_Exercise aim_
Copy the lines below character for character, starting at the line that contains "Joc STEM cuburi" and stopping after the line that contains "Postari Blog".

_Provided entries_
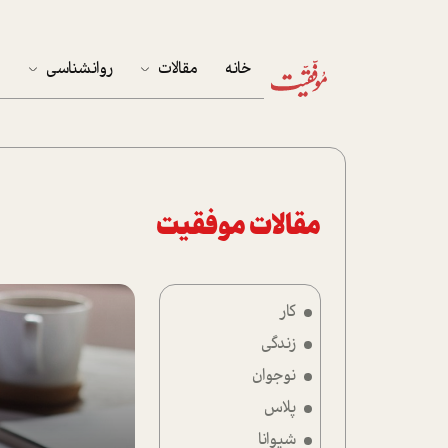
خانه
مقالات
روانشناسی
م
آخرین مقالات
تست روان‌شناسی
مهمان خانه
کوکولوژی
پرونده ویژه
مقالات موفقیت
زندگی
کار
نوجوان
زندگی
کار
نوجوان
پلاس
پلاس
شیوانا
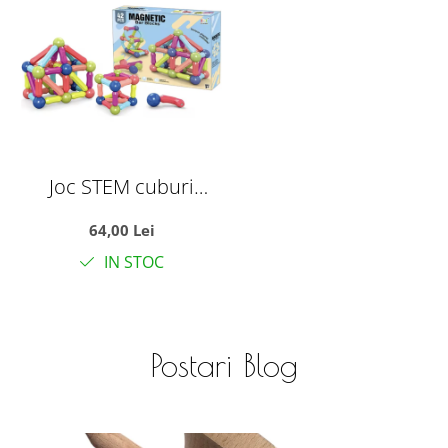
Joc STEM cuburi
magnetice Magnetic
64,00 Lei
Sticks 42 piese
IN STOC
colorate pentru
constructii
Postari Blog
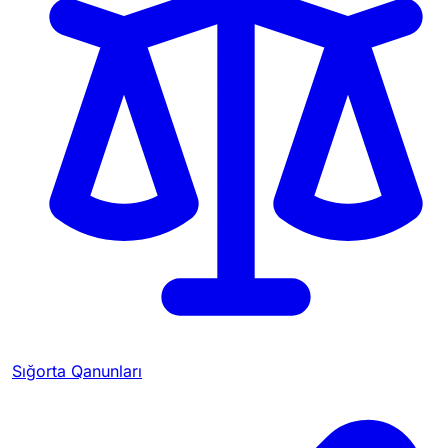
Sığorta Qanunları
--
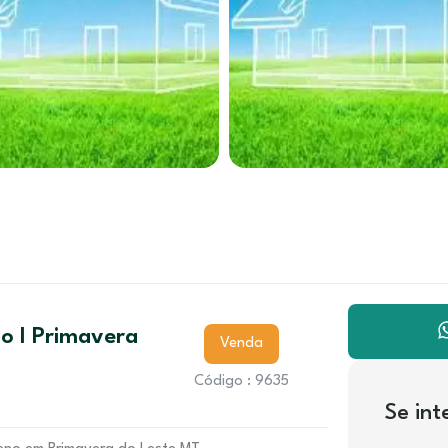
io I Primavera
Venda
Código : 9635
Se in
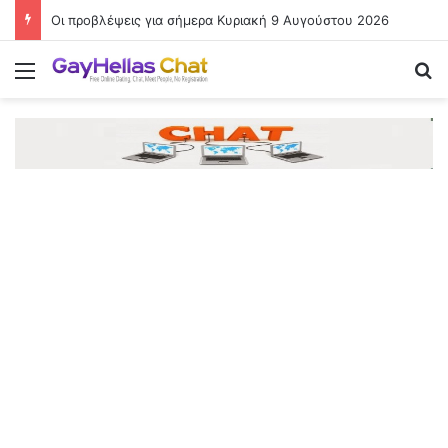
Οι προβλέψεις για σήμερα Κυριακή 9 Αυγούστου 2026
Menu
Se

_Written answer_
Joc STEM cuburi
magnetice Magnetic
64,00 Lei
Sticks 42 piese
IN STOC
colorate pentru
constructii
Postari Blog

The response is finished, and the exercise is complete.